**Exercise objective**
The only acceptable output is every entry, printed exactly.

[Collected data entries]
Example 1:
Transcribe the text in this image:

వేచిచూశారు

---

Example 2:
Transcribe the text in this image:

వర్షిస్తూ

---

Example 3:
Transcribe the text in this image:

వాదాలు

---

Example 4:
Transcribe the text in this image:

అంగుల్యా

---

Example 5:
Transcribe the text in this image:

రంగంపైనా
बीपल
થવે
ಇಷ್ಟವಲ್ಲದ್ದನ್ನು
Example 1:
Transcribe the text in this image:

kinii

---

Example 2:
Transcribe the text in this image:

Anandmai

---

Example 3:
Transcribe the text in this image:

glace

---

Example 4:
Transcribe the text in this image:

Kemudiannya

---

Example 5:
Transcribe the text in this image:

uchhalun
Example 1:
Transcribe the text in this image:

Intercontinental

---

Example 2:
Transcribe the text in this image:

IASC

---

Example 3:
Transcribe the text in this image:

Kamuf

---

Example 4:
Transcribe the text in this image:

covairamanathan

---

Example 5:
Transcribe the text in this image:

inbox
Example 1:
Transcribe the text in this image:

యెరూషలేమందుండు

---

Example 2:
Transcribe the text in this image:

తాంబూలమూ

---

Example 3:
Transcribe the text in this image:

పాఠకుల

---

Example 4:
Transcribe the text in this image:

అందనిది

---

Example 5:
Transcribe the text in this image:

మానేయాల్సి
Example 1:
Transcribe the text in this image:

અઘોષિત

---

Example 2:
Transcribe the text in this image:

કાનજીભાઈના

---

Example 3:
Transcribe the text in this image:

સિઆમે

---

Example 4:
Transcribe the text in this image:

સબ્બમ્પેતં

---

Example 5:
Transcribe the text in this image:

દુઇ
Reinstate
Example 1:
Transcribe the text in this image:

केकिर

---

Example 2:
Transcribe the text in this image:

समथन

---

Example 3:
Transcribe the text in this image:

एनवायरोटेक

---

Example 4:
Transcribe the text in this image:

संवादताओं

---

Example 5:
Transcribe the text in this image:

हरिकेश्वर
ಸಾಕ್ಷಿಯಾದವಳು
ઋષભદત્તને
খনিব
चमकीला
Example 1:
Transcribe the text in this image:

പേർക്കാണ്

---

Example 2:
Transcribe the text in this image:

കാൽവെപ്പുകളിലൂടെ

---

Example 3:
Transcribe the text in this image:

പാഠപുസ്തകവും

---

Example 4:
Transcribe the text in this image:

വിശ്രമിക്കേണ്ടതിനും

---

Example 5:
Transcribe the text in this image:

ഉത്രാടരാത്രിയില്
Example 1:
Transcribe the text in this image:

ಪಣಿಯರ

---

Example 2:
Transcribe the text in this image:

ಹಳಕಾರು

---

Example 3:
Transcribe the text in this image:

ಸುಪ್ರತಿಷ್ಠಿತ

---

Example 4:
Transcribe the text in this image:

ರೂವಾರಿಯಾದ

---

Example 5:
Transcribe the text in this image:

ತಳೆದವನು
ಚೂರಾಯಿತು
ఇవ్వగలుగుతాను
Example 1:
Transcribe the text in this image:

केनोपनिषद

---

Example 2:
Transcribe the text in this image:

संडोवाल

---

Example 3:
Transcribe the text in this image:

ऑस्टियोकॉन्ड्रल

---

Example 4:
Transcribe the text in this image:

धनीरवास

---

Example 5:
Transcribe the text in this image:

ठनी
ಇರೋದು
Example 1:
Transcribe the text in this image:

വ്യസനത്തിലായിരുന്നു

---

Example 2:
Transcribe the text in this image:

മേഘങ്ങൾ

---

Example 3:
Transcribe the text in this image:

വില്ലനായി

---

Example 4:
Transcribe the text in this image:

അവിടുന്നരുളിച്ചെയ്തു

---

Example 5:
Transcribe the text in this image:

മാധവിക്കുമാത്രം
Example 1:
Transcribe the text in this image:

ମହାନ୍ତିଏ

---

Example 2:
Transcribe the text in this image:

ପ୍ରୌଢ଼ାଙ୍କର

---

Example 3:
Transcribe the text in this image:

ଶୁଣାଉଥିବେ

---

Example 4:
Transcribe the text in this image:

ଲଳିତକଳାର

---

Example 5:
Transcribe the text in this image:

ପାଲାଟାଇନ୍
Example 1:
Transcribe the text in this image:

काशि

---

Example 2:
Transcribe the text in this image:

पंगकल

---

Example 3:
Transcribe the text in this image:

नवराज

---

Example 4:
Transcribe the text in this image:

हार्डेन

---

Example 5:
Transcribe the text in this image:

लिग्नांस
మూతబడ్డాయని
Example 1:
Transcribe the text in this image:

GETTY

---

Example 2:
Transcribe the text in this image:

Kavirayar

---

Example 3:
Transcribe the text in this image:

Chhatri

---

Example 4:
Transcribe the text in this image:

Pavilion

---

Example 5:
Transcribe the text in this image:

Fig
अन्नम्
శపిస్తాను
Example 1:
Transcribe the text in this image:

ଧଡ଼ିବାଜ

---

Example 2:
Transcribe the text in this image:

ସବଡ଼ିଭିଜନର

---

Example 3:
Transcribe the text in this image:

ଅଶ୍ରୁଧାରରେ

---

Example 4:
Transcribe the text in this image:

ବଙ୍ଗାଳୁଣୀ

**Solution to the problem**
Example 1:
Transcribe the text in this image:

వేచిచూశారు

---

Example 2:
Transcribe the text in this image:

వర్షిస్తూ

---

Example 3:
Transcribe the text in this image:

వాదాలు

---

Example 4:
Transcribe the text in this image:

అంగుల్యా

---

Example 5:
Transcribe the text in this image:

రంగంపైనా
बीपल
થવે
ಇಷ್ಟವಲ್ಲದ್ದನ್ನು
Example 1:
Transcribe the text in this image:

kinii

---

Example 2:
Transcribe the text in this image:

Anandmai

---

Example 3:
Transcribe the text in this image:

glace

---

Example 4:
Transcribe the text in this image:

Kemudiannya

---

Example 5:
Transcribe the text in this image:

uchhalun
Example 1:
Transcribe the text in this image:

Intercontinental

---

Example 2:
Transcribe the text in this image:

IASC

---

Example 3:
Transcribe the text in this image:

Kamuf

---

Example 4:
Transcribe the text in this image:

covairamanathan

---

Example 5:
Transcribe the text in this image:

inbox
Example 1:
Transcribe the text in this image:

యెరూషలేమందుండు

---

Example 2:
Transcribe the text in this image:

తాంబూలమూ

---

Example 3:
Transcribe the text in this image:

పాఠకుల

---

Example 4:
Transcribe the text in this image:

అందనిది

---

Example 5:
Transcribe the text in this image:

మానేయాల్సి
Example 1:
Transcribe the text in this image:

અઘોષિત

---

Example 2:
Transcribe the text in this image:

કાનજીભાઈના

---

Example 3:
Transcribe the text in this image:

સિઆમે

---

Example 4:
Transcribe the text in this image:

સબ્બમ્પેતં

---

Example 5:
Transcribe the text in this image:

દુઇ
Reinstate
Example 1:
Transcribe the text in this image:

केकिर

---

Example 2:
Transcribe the text in this image:

समथन

---

Example 3:
Transcribe the text in this image:

एनवायरोटेक

---

Example 4:
Transcribe the text in this image:

संवादताओं

---

Example 5:
Transcribe the text in this image:

हरिकेश्वर
ಸಾಕ್ಷಿಯಾದವಳು
ઋષભદત્તને
খনিব
चमकीला
Example 1:
Transcribe the text in this image:

പേർക്കാണ്

---

Example 2:
Transcribe the text in this image:

കാൽവെപ്പുകളിലൂടെ

---

Example 3:
Transcribe the text in this image:

പാഠപുസ്തകവും

---

Example 4:
Transcribe the text in this image:

വിശ്രമിക്കേണ്ടതിനും

---

Example 5:
Transcribe the text in this image:

ഉത്രാടരാത്രിയില്
Example 1:
Transcribe the text in this image:

ಪಣಿಯರ

---

Example 2:
Transcribe the text in this image:

ಹಳಕಾರು

---

Example 3:
Transcribe the text in this image:

ಸುಪ್ರತಿಷ್ಠಿತ

---

Example 4:
Transcribe the text in this image:

ರೂವಾರಿಯಾದ

---

Example 5:
Transcribe the text in this image:

ತಳೆದವನು
ಚೂರಾಯಿತು
ఇవ్వగలుగుతాను
Example 1:
Transcribe the text in this image:

केनोपनिषद

---

Example 2:
Transcribe the text in this image:

संडोवाल

---

Example 3:
Transcribe the text in this image:

ऑस्टियोकॉन्ड्रल

---

Example 4:
Transcribe the text in this image:

धनीरवास

---

Example 5:
Transcribe the text in this image:

ठनी
ಇರೋದು
Example 1:
Transcribe the text in this image:

വ്യസനത്തിലായിരുന്നു

---

Example 2:
Transcribe the text in this image:

മേഘങ്ങൾ

---

Example 3:
Transcribe the text in this image:

വില്ലനായി

---

Example 4:
Transcribe the text in this image:

അവിടുന്നരുളിച്ചെയ്തു

---

Example 5:
Transcribe the text in this image:

മാധവിക്കുമാത്രം
Example 1:
Transcribe the text in this image:

ମହାନ୍ତିଏ

---

Example 2:
Transcribe the text in this image:

ପ୍ରୌଢ଼ାଙ୍କର

---

Example 3:
Transcribe the text in this image:

ଶୁଣାଉଥିବେ

---

Example 4:
Transcribe the text in this image:

ଲଳିତକଳାର

---

Example 5:
Transcribe the text in this image:

ପାଲାଟାଇନ୍
Example 1:
Transcribe the text in this image:

काशि

---

Example 2:
Transcribe the text in this image:

पंगकल

---

Example 3:
Transcribe the text in this image:

नवराज

---

Example 4:
Transcribe the text in this image:

हार्डेन

---

Example 5:
Transcribe the text in this image:

लिग्नांस
మూతబడ్డాయని
Example 1:
Transcribe the text in this image:

GETTY

---

Example 2:
Transcribe the text in this image:

Kavirayar

---

Example 3:
Transcribe the text in this image:

Chhatri

---

Example 4:
Transcribe the text in this image:

Pavilion

---

Example 5:
Transcribe the text in this image:

Fig
अन्नम्
శపిస్తాను
Example 1:
Transcribe the text in this image:

ଧଡ଼ିବାଜ

---

Example 2:
Transcribe the text in this image:

ସବଡ଼ିଭିଜନର

---

Example 3:
Transcribe the text in this image:

ଅଶ୍ରୁଧାରରେ

---

Example 4:
Transcribe the text in this image:

ବଙ୍ଗାଳୁଣୀ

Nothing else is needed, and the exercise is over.